Tarefa 1: No trecho selecionado, resuma o parágrafo que começa com "A vantagem é que a estatina", preservando seus fatos principais.
Tarefa 2: Prossiga com o trecho sobre o uso de estatinas contra hanseníase e tuberculose a partir da última frase apresentada.

Trecho selecionado:
══════════

As duas doenças somam perto de 10 milhões de novos casos por ano, o que é mais do que motivo para que o assunto venha mobilizando o pesquisador Flavio Alves Lara, do Laboratório de Microbiologia Celular do Instituto Oswaldo Cruz, da Fundação Oswaldo Cruz (IOC/Fiocruz), coordenado por Maria Cristina Pessolani. Da equipe também faz parte Lívia Lobato, que desenvolveu a ideia como parte de sua dissertação de mestrado em Biologia Celular e Molecular, no instituto. “Ao propor esse novo uso para as estatinas, observamos que, em estudos preliminares in vitro, elas apresentaram boa atividade microbicida tanto para M. leprae quanto para M. tuberculosis", fala Lara, que recebeu subsídios do Auxílio Básico à Pesquisa (APQ 1).

Como explica o pesquisador, dados recentes da literatura indicam um papel importante dos lipídeos derivados do hospedeiro, principalmente o colesterol, para que essas micobactérias não apenas sobrevivam como se multipliquem e se alastrem no organismo que foi infectado. No caso da tuberculose, o M. tuberculosis tem como alvo os macrófagos alveolares, ou seja, as células residentes nos alvéolos pulmonares, enquanto o M. leprae ataca principalmente os macrófagos da pele e as células de Schwann, presentes no sistema nervoso periférico, responsáveis pelo isolamento e pela proteção dos axônios. Estes, por sua vez, são uma grande extensão do corpo celular, que se conecta a outros neurônios ou a células de outros tecidos, como músculos, glândulas etc.

A vantagem é que a estatina não inibe apenas a síntese de colesterol, mas também a síntese de lipídeos isoprenilados – ou seja, lipídeos modificados, que têm como função ancorar receptores na membrana da célula, dentre eles o receptor de TNF-g, agindo assim como anti-inflamatório. Na hanseníase, a inibição desses receptores levaria a uma redução de danos teciduais na pele e nos nervos, evitando deformidades e perda de função motora. Na tuberculose, levaria a uma redução aos danos pulmonares.

“O colesterol corresponde a mais de 25% dos lipídeos presentes na bainha de mielina dos axônios, e está envolvido na sobrevivência de ambas as micobactérias nas células hospedeiras”, prossegue Lara. Com o emprego das estatinas, afeta-se a atividade da enzima HMG-CoA redutase, cuja função principal é sintetizar colesterol. “Isso faz com que a célula reduza sua produção de colesterol. Sem acesso a colesterol, que foi drasticamente reduzido na célula, a micobactéria acaba morrendo”, diz o pesquisador.

══════════

Dados fornecidos:
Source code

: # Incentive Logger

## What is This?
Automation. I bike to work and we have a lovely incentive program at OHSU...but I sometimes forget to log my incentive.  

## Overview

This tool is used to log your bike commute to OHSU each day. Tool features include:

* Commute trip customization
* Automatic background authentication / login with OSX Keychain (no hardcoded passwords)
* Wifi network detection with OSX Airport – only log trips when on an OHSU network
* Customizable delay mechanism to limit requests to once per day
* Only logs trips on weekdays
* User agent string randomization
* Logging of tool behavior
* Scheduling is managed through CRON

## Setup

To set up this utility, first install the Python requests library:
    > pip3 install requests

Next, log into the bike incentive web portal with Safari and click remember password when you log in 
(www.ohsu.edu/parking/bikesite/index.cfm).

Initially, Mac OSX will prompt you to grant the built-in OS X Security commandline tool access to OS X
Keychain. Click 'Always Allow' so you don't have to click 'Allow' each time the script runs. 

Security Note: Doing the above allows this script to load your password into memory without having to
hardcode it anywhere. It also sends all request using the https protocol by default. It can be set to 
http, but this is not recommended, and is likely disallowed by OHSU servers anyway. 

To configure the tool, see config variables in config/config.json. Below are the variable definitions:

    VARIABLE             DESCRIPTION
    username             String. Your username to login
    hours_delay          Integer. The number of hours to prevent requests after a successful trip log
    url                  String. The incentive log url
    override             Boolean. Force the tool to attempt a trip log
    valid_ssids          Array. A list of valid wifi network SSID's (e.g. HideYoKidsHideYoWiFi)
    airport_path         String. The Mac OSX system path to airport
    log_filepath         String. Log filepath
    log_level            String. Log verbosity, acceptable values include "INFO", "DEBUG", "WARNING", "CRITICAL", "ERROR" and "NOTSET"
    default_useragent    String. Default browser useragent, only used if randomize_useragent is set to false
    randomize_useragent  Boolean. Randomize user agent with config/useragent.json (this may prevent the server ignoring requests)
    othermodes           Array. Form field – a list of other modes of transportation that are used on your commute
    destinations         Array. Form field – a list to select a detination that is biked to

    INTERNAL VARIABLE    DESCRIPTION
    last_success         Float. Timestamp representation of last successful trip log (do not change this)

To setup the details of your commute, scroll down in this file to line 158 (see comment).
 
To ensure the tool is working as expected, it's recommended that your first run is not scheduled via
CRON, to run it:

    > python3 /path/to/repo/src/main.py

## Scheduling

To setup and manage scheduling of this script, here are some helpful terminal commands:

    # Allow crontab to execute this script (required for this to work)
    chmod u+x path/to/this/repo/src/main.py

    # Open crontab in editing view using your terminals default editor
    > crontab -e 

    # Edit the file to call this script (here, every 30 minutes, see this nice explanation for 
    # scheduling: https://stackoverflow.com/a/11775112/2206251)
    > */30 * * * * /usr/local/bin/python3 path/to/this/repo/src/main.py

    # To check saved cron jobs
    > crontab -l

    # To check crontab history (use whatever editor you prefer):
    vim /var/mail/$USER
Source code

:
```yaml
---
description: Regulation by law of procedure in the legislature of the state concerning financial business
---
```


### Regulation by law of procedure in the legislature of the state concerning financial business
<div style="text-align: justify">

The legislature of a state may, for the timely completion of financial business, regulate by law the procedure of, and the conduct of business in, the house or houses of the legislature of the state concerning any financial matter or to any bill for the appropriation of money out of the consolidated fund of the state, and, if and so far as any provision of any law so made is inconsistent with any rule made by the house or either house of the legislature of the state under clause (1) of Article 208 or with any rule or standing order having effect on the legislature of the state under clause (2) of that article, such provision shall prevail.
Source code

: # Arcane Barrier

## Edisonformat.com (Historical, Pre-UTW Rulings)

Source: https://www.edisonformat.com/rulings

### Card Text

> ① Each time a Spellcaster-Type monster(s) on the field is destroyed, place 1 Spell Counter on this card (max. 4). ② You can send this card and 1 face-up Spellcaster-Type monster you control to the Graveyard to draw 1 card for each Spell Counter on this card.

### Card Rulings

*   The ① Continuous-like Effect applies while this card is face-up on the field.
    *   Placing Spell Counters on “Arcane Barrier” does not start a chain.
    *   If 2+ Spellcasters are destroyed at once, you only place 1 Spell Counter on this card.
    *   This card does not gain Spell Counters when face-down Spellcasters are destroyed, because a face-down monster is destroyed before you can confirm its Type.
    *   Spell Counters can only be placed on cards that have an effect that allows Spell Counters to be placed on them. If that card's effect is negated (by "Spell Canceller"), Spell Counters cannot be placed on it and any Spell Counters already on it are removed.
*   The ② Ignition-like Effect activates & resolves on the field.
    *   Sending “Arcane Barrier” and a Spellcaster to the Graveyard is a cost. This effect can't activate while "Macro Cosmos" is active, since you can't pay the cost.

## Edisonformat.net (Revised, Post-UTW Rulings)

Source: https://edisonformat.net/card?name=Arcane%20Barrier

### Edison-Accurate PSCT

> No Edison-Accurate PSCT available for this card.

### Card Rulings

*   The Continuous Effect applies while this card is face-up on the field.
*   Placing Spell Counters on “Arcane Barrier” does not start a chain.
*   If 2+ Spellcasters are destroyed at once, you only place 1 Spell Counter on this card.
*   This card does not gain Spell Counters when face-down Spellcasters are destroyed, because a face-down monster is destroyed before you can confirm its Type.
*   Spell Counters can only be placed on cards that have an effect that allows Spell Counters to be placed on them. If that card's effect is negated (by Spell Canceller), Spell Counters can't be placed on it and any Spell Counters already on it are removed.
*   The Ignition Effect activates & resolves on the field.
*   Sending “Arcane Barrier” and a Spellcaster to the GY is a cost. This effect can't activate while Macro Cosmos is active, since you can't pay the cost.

══════════

Resposta 1: A estatina inibe a síntese de colesterol e também a de lipídeos isoprenilados, que ancoram receptores na membrana celular. Por isso, age como anti-inflamatório. Na hanseníase, isso reduziria os danos na pele e nos nervos, evitando deformidades e perda de função motora. Na tuberculose, reduziria os danos pulmonares.

Resposta 2:
O tratamento das duas doenças costuma ser difícil. “É preciso pelo menos um ano de tratamento e, mesmo assim, não se pode considerar que houve uma cura completa. As estatinas podem ser empregadas como drogas acessórias ao tratamento, porque são seguras, mundialmente usadas, com poucos efeitos colaterais e um ganho considerável nos benefícios ao doente.”

Segundo Lara, até mesmo os casos resistentes ao tratamento convencional devem responder bem ao tratamento com estatinas. “Isso porque o alvo não é diretamente o patógeno, mas sua fonte de alimentação no interior do hospedeiro. Sem ela, ou seja, sem uma fonte de colesterol, ela morre”, repete. Isso deverá ser confirmado em ensaio clínico que vem sendo realizado com 60 pacientes no Hospital Universitário Pedro Ernesto (Hupe/Uerj). Com base em dois artigos já publicados pela equipe, em estudos in vitro e em experimentos realizados em camundongos, os pesquisadores demonstraram que o efeito das estatinas é capaz de potencializar em até dez vezes a ação bactericida da rifampicina, o principal antibiótico empregado no tratamento das duas doenças.

Caso tudo funcione conforme o esperado e o resultado da segunda etapa dos ensaios, a ser realizado com um número bem maior de pacientes – 2.000 –, seja positivo, os pesquisadores esperam poder recomendar as estatinas ao Sistema Único de Saúde (SUS) para tratamento da tuberculose.